====== The records

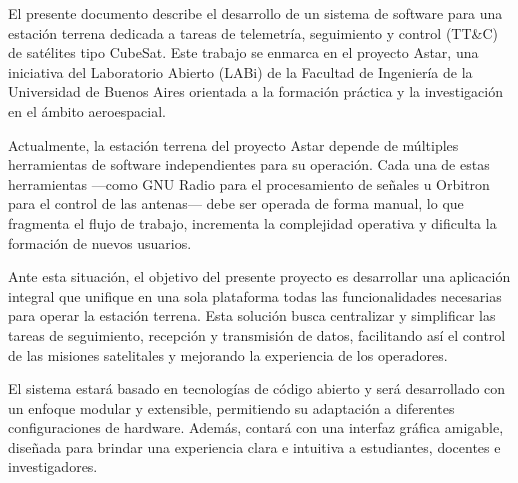 El presente documento describe el desarrollo de un sistema de software para una estación terrena dedicada a tareas de telemetría, seguimiento y control (TT\&C) de satélites tipo CubeSat. Este trabajo se enmarca en el proyecto Astar, una iniciativa del Laboratorio Abierto (LABi) de la Facultad de Ingeniería de la Universidad de Buenos Aires orientada a la formación práctica y la investigación en el ámbito aeroespacial.

Actualmente, la estación terrena del proyecto Astar depende de múltiples herramientas de software independientes para su operación. Cada una de estas herramientas —como GNU Radio para el procesamiento de señales u Orbitron para el control de las antenas— debe ser operada de forma manual, lo que fragmenta el flujo de trabajo, incrementa la complejidad operativa y dificulta la formación de nuevos usuarios.

Ante esta situación, el objetivo del presente proyecto es desarrollar una aplicación integral que unifique en una sola plataforma todas las funcionalidades necesarias para operar la estación terrena. Esta solución busca centralizar y simplificar las tareas de seguimiento, recepción y transmisión de datos, facilitando así el control de las misiones satelitales y mejorando la experiencia de los operadores.

El sistema estará basado en tecnologías de código abierto y será desarrollado con un enfoque modular y extensible, permitiendo su adaptación a diferentes configuraciones de hardware. Además, contará con una interfaz gráfica amigable, diseñada para brindar una experiencia clara e intuitiva a estudiantes, docentes e investigadores.
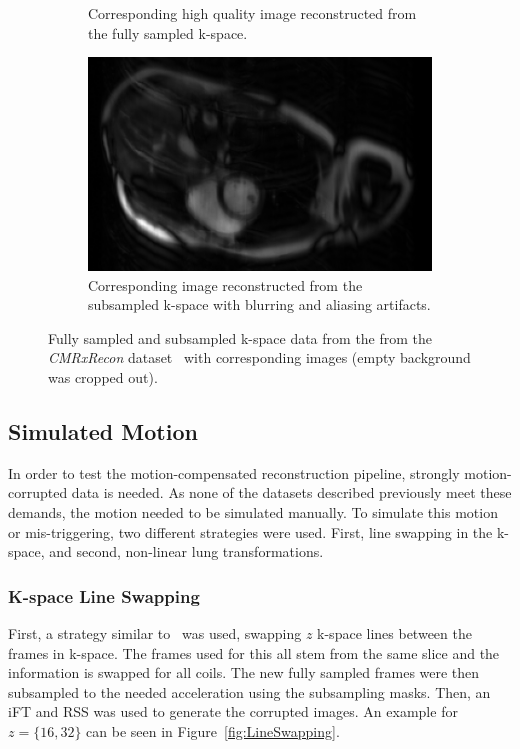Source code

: \begin{figure}[h]
\begin{subfigure}{0.45\textwidth}
    		\caption{Corresponding high quality image reconstructed from the fully sampled k-space.}
    		\label{fig:fullySampledImage}
	\end{subfigure}
	\hfill
	\begin{subfigure}{0.45\textwidth}
    		\includegraphics[width=\textwidth]{image_subsampled.png}
    		\caption{Corresponding image reconstructed from the subsampled k-space with blurring and aliasing artifacts.}
    		\label{fig:subSampledImage}
	\end{subfigure}
	\caption{Fully sampled and subsampled k-space data from the from the \emph{CMRxRecon} dataset~\cite{CMRxRecon} with corresponding images (empty background was cropped out).}
	\label{fig:k-space}
\end{figure}

\subsection{Simulated Motion} \label{SubSec:SimulatedMotion}
In order to test the motion-compensated reconstruction pipeline, strongly motion-corrupted data is needed. As none of the datasets described previously meet these demands, the motion needed to be simulated manually. To simulate this motion or mis-triggering, two different strategies were used. First, line swapping in the k-space, and second, non-linear lung transformations.

\subsubsection{K-space Line Swapping}
First, a strategy similar to~\cite{Oksuz2020} was used, swapping $z$ k-space lines between the frames in k-space. The frames used for this all stem from the same slice and the information is swapped for all coils. The new fully sampled frames were then subsampled to the needed acceleration using the subsampling masks. Then, an iFT and RSS was used to generate the corrupted images. An example for $z=\{16,32\}$ can be seen in Figure~\ref{fig:LineSwapping}. 



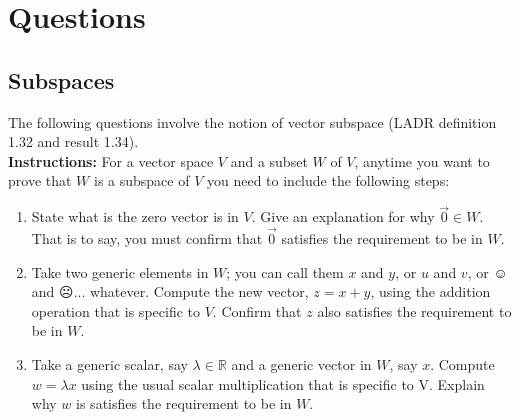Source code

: \documentclass[12pt]{article}
\def\real{{\mathbb R}}
\def\lam{\lambda}
\begin{document}
\section{Questions}



\subsection{Subspaces}

The following questions involve the notion of vector subspace (LADR definition 1.32 and result 1.34).\\

\noindent \textbf{Instructions:} For a vector space $V$ and a subset $W$ of $V$, anytime you want to prove that $W$ is a subspace of $V$ you need to include the following steps:  
\begin{enumerate}[(1)]
	
	\item State what is the zero vector is in $V$.  Give an explanation for why $\vec{0}\in W$.  That is to say, you must confirm that $\vec{0}$ satisfies the requirement to be in $W$.
	
	\item Take two generic elements in $W$; you can call them $x$ and $y$, or $u$ and $v$, or $\smiley$ and $\frownie$... whatever.  Compute the new vector, $z=x+y$, using the addition operation that is specific to $V$.  Confirm that $z$ also satisfies the requirement to be in $W$.
	
	\item Take a generic scalar, say $\lam\in\real$ and a generic vector in $W$, say $x$.  Compute $w=\lam x$ using the usual scalar multiplication that is specific to V.  Explain why $w$ is satisfies the requirement to be in $W$.
	
\end{enumerate}

\vspace{0.5cm}
\end{document}

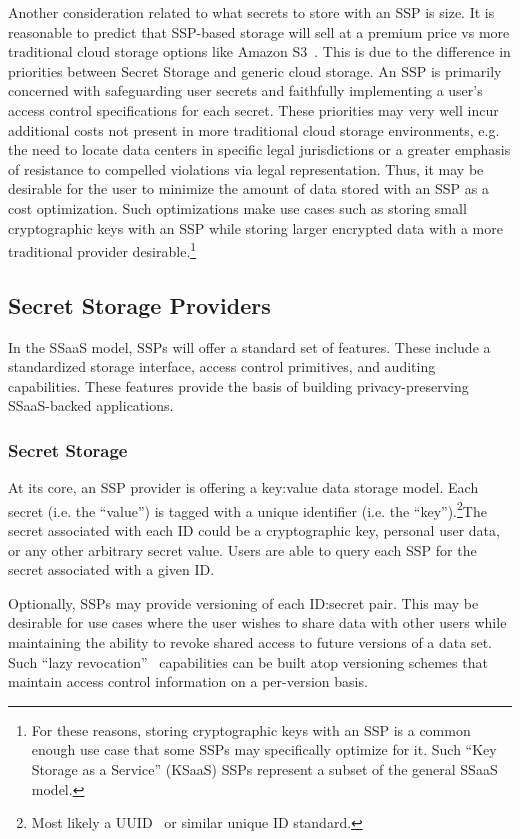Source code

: Another consideration related to what secrets to store with an SSP is
size. It is reasonable to predict that SSP-based storage will sell at
a premium price vs more traditional cloud storage options like Amazon
S3~\cite{amazon-s3}. This is due to the difference in priorities
between Secret Storage and generic cloud storage. An SSP is primarily
concerned with safeguarding user secrets and faithfully implementing a
user's access control specifications for each secret. These priorities
may very well incur additional costs not present in more traditional
cloud storage environments, e.g. the need to locate data centers in
specific legal jurisdictions or a greater emphasis of resistance to
compelled violations via legal representation. Thus, it may be
desirable for the user to minimize the amount of data stored with an
SSP as a cost optimization. Such optimizations make use cases such as
storing small cryptographic keys with an SSP while storing larger
encrypted data with a more traditional provider
desirable.\footnote{For these reasons, storing cryptographic keys with
  an SSP is a common enough use case that some SSPs may specifically
  optimize for it. Such ``Key Storage as a Service'' (KSaaS) SSPs
  represent a subset of the general SSaaS model.}

\subsection{Secret Storage Providers}

In the SSaaS model, SSPs will offer a standard set of features. These
include a standardized storage interface, access control primitives,
and auditing capabilities. These features provide the basis of
building privacy-preserving SSaaS-backed applications.

\subsubsection{Secret Storage}

At its core, an SSP provider is offering a key:value data storage
model. Each secret (i.e. the ``value'') is tagged with a unique
identifier (i.e. the ``key'').\footnote{Most likely a
  UUID~\cite{leach2005} or similar unique ID standard.}The secret
associated with each ID could be a cryptographic key, personal user
data, or any other arbitrary secret value. Users are able to query
each SSP for the secret associated with a given ID.

Optionally, SSPs may provide versioning of each ID:secret pair. This
may be desirable for use cases where the user wishes to share data
with other users while maintaining the ability to revoke shared access
to future versions of a data set. Such ``lazy
revocation''~\cite{kallahalla2003} capabilities can be built atop
versioning schemes that maintain access control information on a
per-version basis.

============

Task details
Pictures do not belong in the copy. Output all of the records exactly.

Output
 El presente documento describe el desarrollo de un sistema de software para una estación terrena dedicada a tareas de telemetría, seguimiento y control (TT\&C) de satélites tipo CubeSat. Este trabajo se enmarca en el proyecto Astar, una iniciativa del Laboratorio Abierto (LABi) de la Facultad de Ingeniería de la Universidad de Buenos Aires orientada a la formación práctica y la investigación en el ámbito aeroespacial.

Actualmente, la estación terrena del proyecto Astar depende de múltiples herramientas de software independientes para su operación. Cada una de estas herramientas —como GNU Radio para el procesamiento de señales u Orbitron para el control de las antenas— debe ser operada de forma manual, lo que fragmenta el flujo de trabajo, incrementa la complejidad operativa y dificulta la formación de nuevos usuarios.

Ante esta situación, el objetivo del presente proyecto es desarrollar una aplicación integral que unifique en una sola plataforma todas las funcionalidades necesarias para operar la estación terrena. Esta solución busca centralizar y simplificar las tareas de seguimiento, recepción y transmisión de datos, facilitando así el control de las misiones satelitales y mejorando la experiencia de los operadores.

El sistema estará basado en tecnologías de código abierto y será desarrollado con un enfoque modular y extensible, permitiendo su adaptación a diferentes configuraciones de hardware. Además, contará con una interfaz gráfica amigable, diseñada para brindar una experiencia clara e intuitiva a estudiantes, docentes e investigadores.
Source code

: \begin{figure}[h]
\begin{subfigure}{0.45\textwidth}
    		\caption{Corresponding high quality image reconstructed from the fully sampled k-space.}
    		\label{fig:fullySampledImage}
	\end{subfigure}
	\hfill
	\begin{subfigure}{0.45\textwidth}
    		\includegraphics[width=\textwidth]{image_subsampled.png}
    		\caption{Corresponding image reconstructed from the subsampled k-space with blurring and aliasing artifacts.}
    		\label{fig:subSampledImage}
	\end{subfigure}
	\caption{Fully sampled and subsampled k-space data from the from the \emph{CMRxRecon} dataset~\cite{CMRxRecon} with corresponding images (empty background was cropped out).}
	\label{fig:k-space}
\end{figure}

\subsection{Simulated Motion} \label{SubSec:SimulatedMotion}
In order to test the motion-compensated reconstruction pipeline, strongly motion-corrupted data is needed. As none of the datasets described previously meet these demands, the motion needed to be simulated manually. To simulate this motion or mis-triggering, two different strategies were used. First, line swapping in the k-space, and second, non-linear lung transformations.

\subsubsection{K-space Line Swapping}
First, a strategy similar to~\cite{Oksuz2020} was used, swapping $z$ k-space lines between the frames in k-space. The frames used for this all stem from the same slice and the information is swapped for all coils. The new fully sampled frames were then subsampled to the needed acceleration using the subsampling masks. Then, an iFT and RSS was used to generate the corrupted images. An example for $z=\{16,32\}$ can be seen in Figure~\ref{fig:LineSwapping}. 



Source code

: \documentclass[12pt]{article}
\def\real{{\mathbb R}}
\def\lam{\lambda}
\begin{document}
\section{Questions}



\subsection{Subspaces}

The following questions involve the notion of vector subspace (LADR definition 1.32 and result 1.34).\\

\noindent \textbf{Instructions:} For a vector space $V$ and a subset $W$ of $V$, anytime you want to prove that $W$ is a subspace of $V$ you need to include the following steps:  
\begin{enumerate}[(1)]
	
	\item State what is the zero vector is in $V$.  Give an explanation for why $\vec{0}\in W$.  That is to say, you must confirm that $\vec{0}$ satisfies the requirement to be in $W$.
	
	\item Take two generic elements in $W$; you can call them $x$ and $y$, or $u$ and $v$, or $\smiley$ and $\frownie$... whatever.  Compute the new vector, $z=x+y$, using the addition operation that is specific to $V$.  Confirm that $z$ also satisfies the requirement to be in $W$.
	
	\item Take a generic scalar, say $\lam\in\real$ and a generic vector in $W$, say $x$.  Compute $w=\lam x$ using the usual scalar multiplication that is specific to V.  Explain why $w$ is satisfies the requirement to be in $W$.
	
\end{enumerate}

\vspace{0.5cm}
\end{document}

Source code

: Another consideration related to what secrets to store with an SSP is
size. It is reasonable to predict that SSP-based storage will sell at
a premium price vs more traditional cloud storage options like Amazon
S3~\cite{amazon-s3}. This is due to the difference in priorities
between Secret Storage and generic cloud storage. An SSP is primarily
concerned with safeguarding user secrets and faithfully implementing a
user's access control specifications for each secret. These priorities
may very well incur additional costs not present in more traditional
cloud storage environments, e.g. the need to locate data centers in
specific legal jurisdictions or a greater emphasis of resistance to
compelled violations via legal representation. Thus, it may be
desirable for the user to minimize the amount of data stored with an
SSP as a cost optimization. Such optimizations make use cases such as
storing small cryptographic keys with an SSP while storing larger
encrypted data with a more traditional provider
desirable.\footnote{For these reasons, storing cryptographic keys with
  an SSP is a common enough use case that some SSPs may specifically
  optimize for it. Such ``Key Storage as a Service'' (KSaaS) SSPs
  represent a subset of the general SSaaS model.}

\subsection{Secret Storage Providers}

In the SSaaS model, SSPs will offer a standard set of features. These
include a standardized storage interface, access control primitives,
and auditing capabilities. These features provide the basis of
building privacy-preserving SSaaS-backed applications.

\subsubsection{Secret Storage}

At its core, an SSP provider is offering a key:value data storage
model. Each secret (i.e. the ``value'') is tagged with a unique
identifier (i.e. the ``key'').\footnote{Most likely a
  UUID~\cite{leach2005} or similar unique ID standard.}The secret
associated with each ID could be a cryptographic key, personal user
data, or any other arbitrary secret value. Users are able to query
each SSP for the secret associated with a given ID.

Optionally, SSPs may provide versioning of each ID:secret pair. This
may be desirable for use cases where the user wishes to share data
with other users while maintaining the ability to revoke shared access
to future versions of a data set. Such ``lazy
revocation''~\cite{kallahalla2003} capabilities can be built atop
versioning schemes that maintain access control information on a
per-version basis.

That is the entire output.